墨を塗ったような長い黒髪。彼女を最後を見た時には短かった髪が、元に戻っている。その時の悲しそうな様子も一緒に元に戻っているから、少しだけ安心してしまった。
「恥ずかしがらずに出てきて下さいよ、黒沢さん?」
「ああ、そうだな」
ほんの少しだけ申し訳なさそうに、辰実は梓の前に現れる。
「お元気そうで何よりです」
「…そうだな、元気ではある」
(馬場ちゃんの作った唐揚げは、久しぶりだな…)
いつぞや、"ダイニングあずさ"に妻と行った時には毎回のように食べていた唐揚げ。
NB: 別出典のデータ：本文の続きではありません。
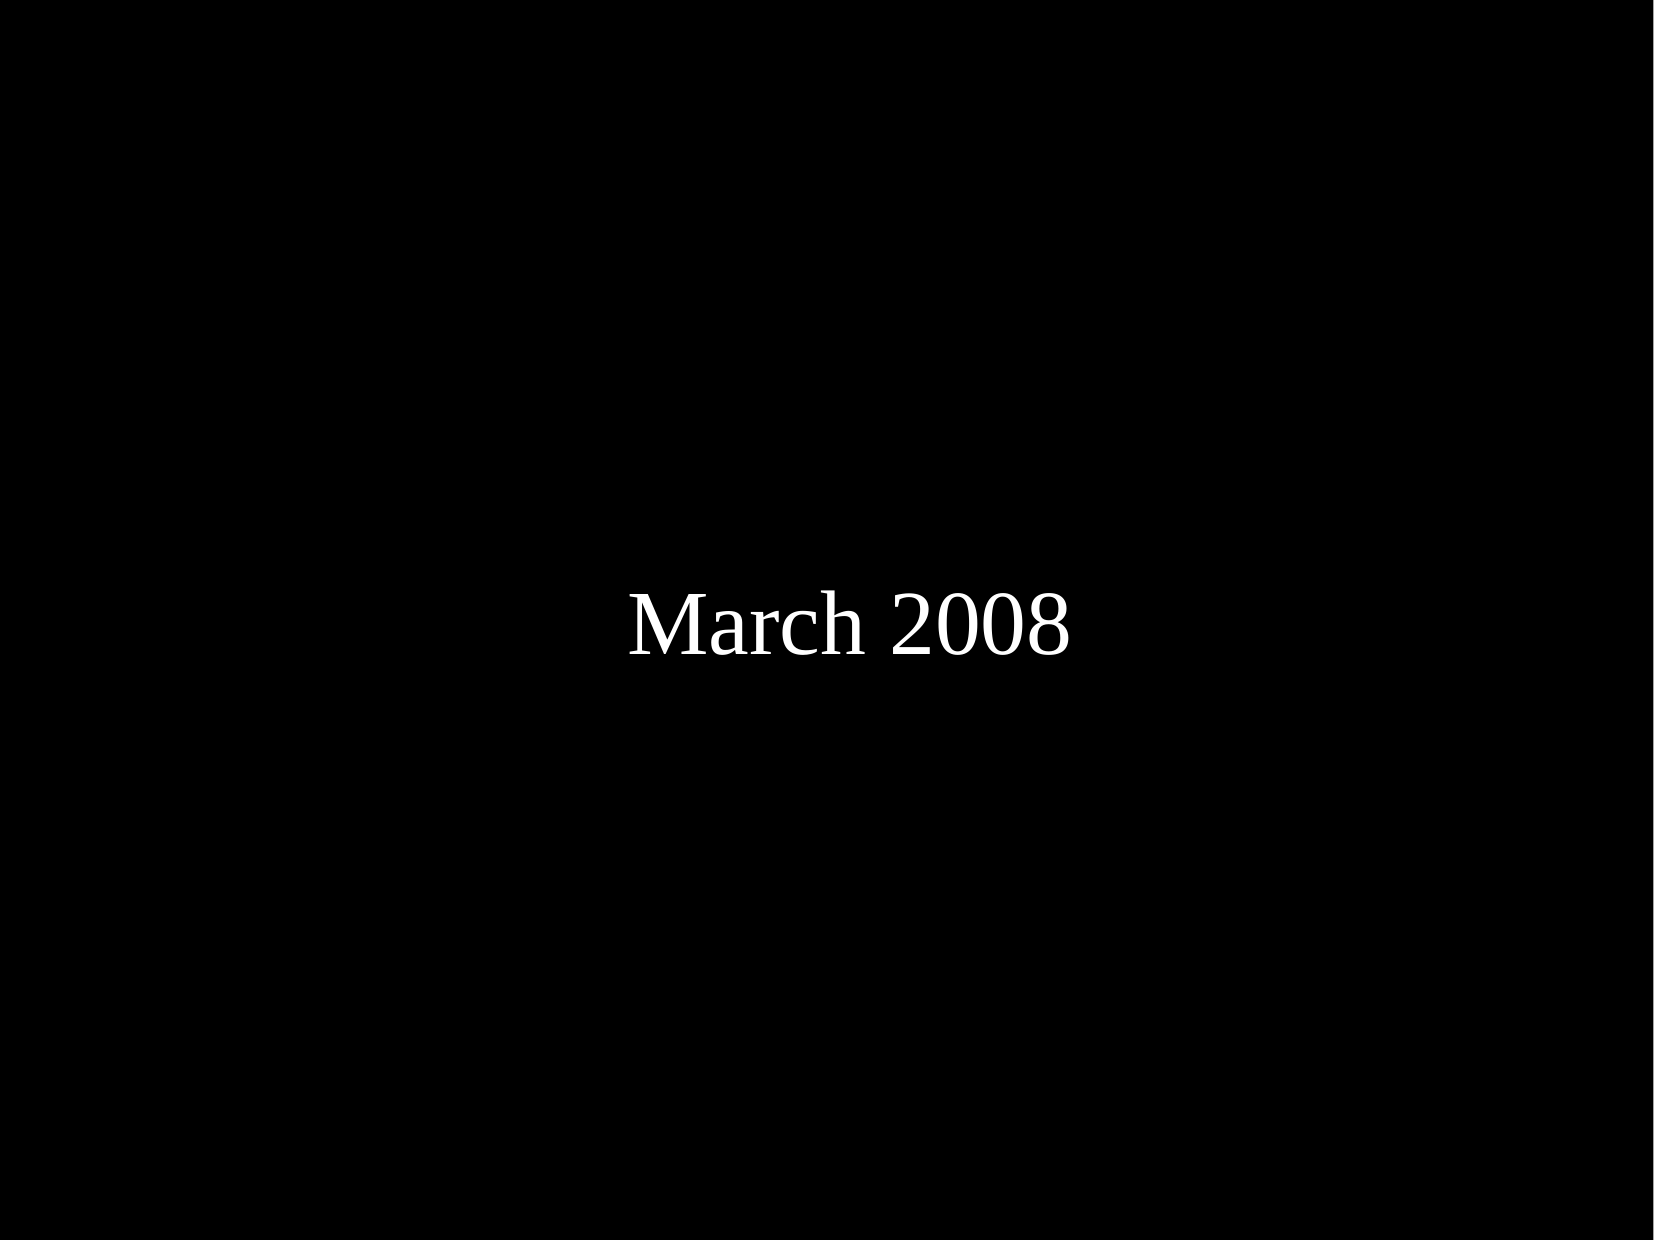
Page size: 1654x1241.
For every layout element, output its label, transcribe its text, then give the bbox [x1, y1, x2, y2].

title March 2008 [106, 519, 1595, 727]
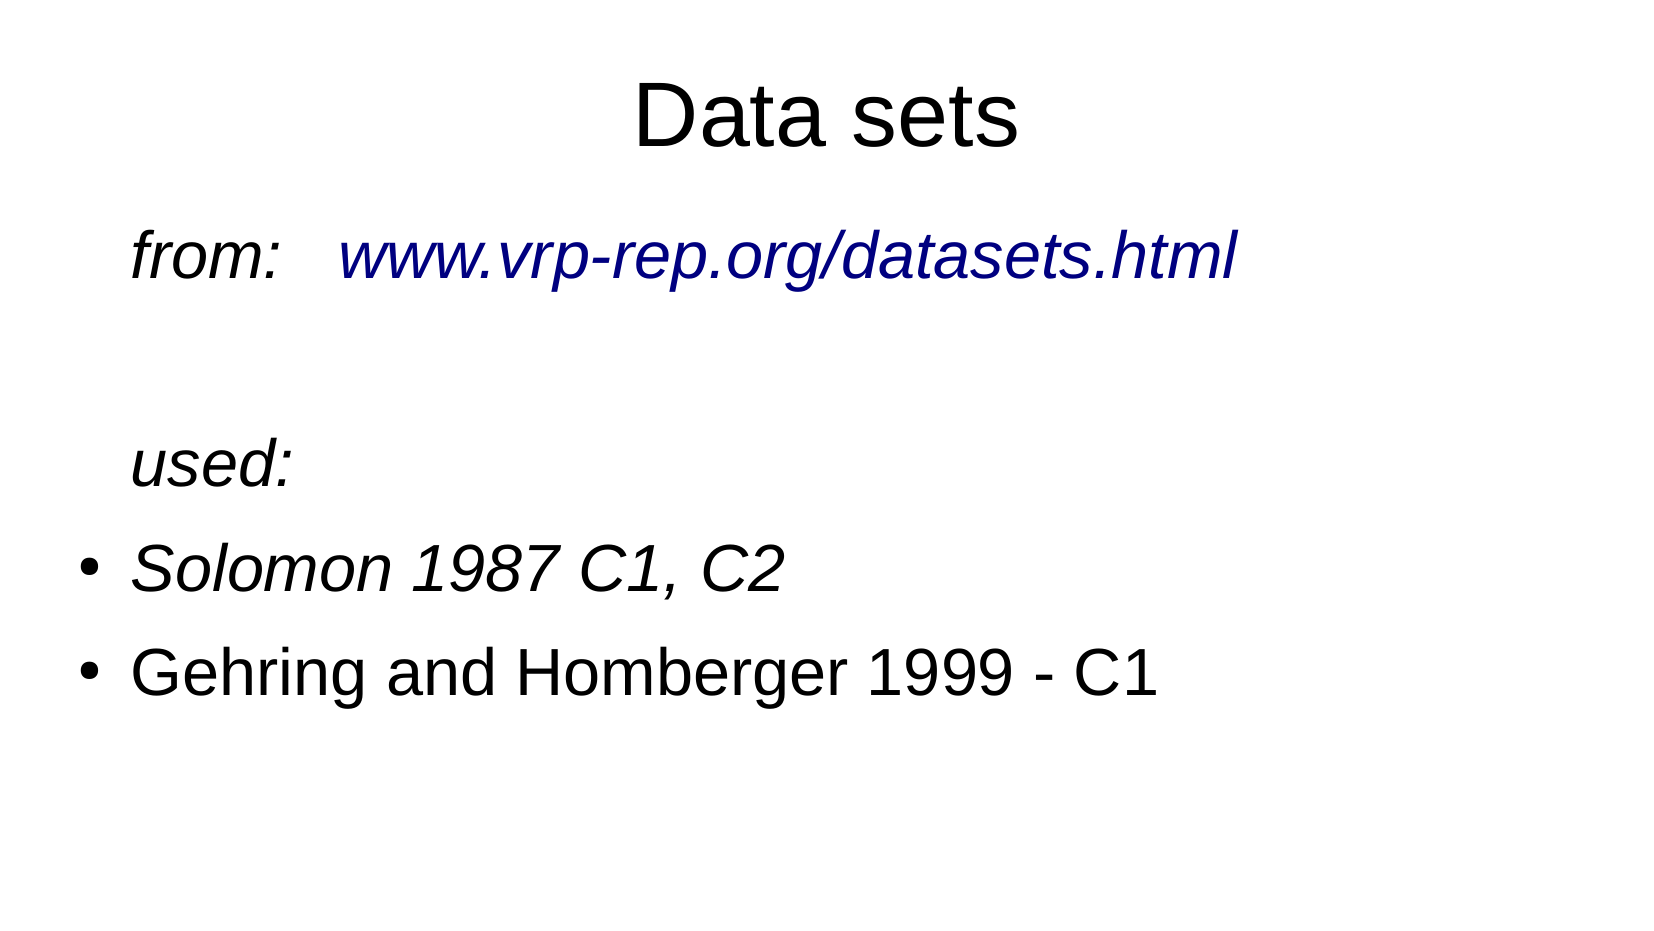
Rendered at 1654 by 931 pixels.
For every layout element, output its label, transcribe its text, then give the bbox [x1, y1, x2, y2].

list from: www.vrp-rep.org/datasets.html used: Solomon 1987 C1, C2 Gehring and Homberger 1999 - C1 [60, 217, 1549, 758]
title Data sets [82, 37, 1571, 193]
大粒なのに脂っこくなく中までしっかり火が通っており、口にした瞬間に感想すら言わせない美味しさがあるのだ。
「奥さんとは、今も仲良くされてますか?」
「ごくごく普通の夫婦関係だよ」
代金を払う熊谷と一緒に、弁当の仕分けをしていた辰実は、熊谷が"これは注文してないですね"と言う6つ目の弁当を発見する。弁当、と言われればちゃんと作られた感じはなく、少しだけ余り物を集めて食べる分にしたと言うのが正しい。
無論、それに気づいたのは辰実だけであった。
「馬場ちゃん、ここで食べて行ったらどうだ?君がこれ、食べようと思って作ったんだろう?」
「公園で海でも観ながら食べようと思ったんですよ」
「ボビーの所で余分にスイーツを買ったから、それも食べて行ったらいい(本当は俺がこっそりもう1つ食べたかったんだが、馬場ちゃんならいいや)。」
「ボビーさんのスイーツ…!何ですか?」
「ガトーショコラ」
「何か、黒沢さんらしいですね。一見苦いように見えて、本当は繊細だったり深みがあったり…」
「冗談を。俺なんかその食品サンプルみたいなモンだよ」
辰実は、梓を事務所に招き入れた。怜子と熊谷、伊達、梓がミーティングテーブルに集まり、弁当を置き食事の用意をする。伊達が冷蔵庫から麦茶のピッチャーを取り出し、グラスに注いでいく。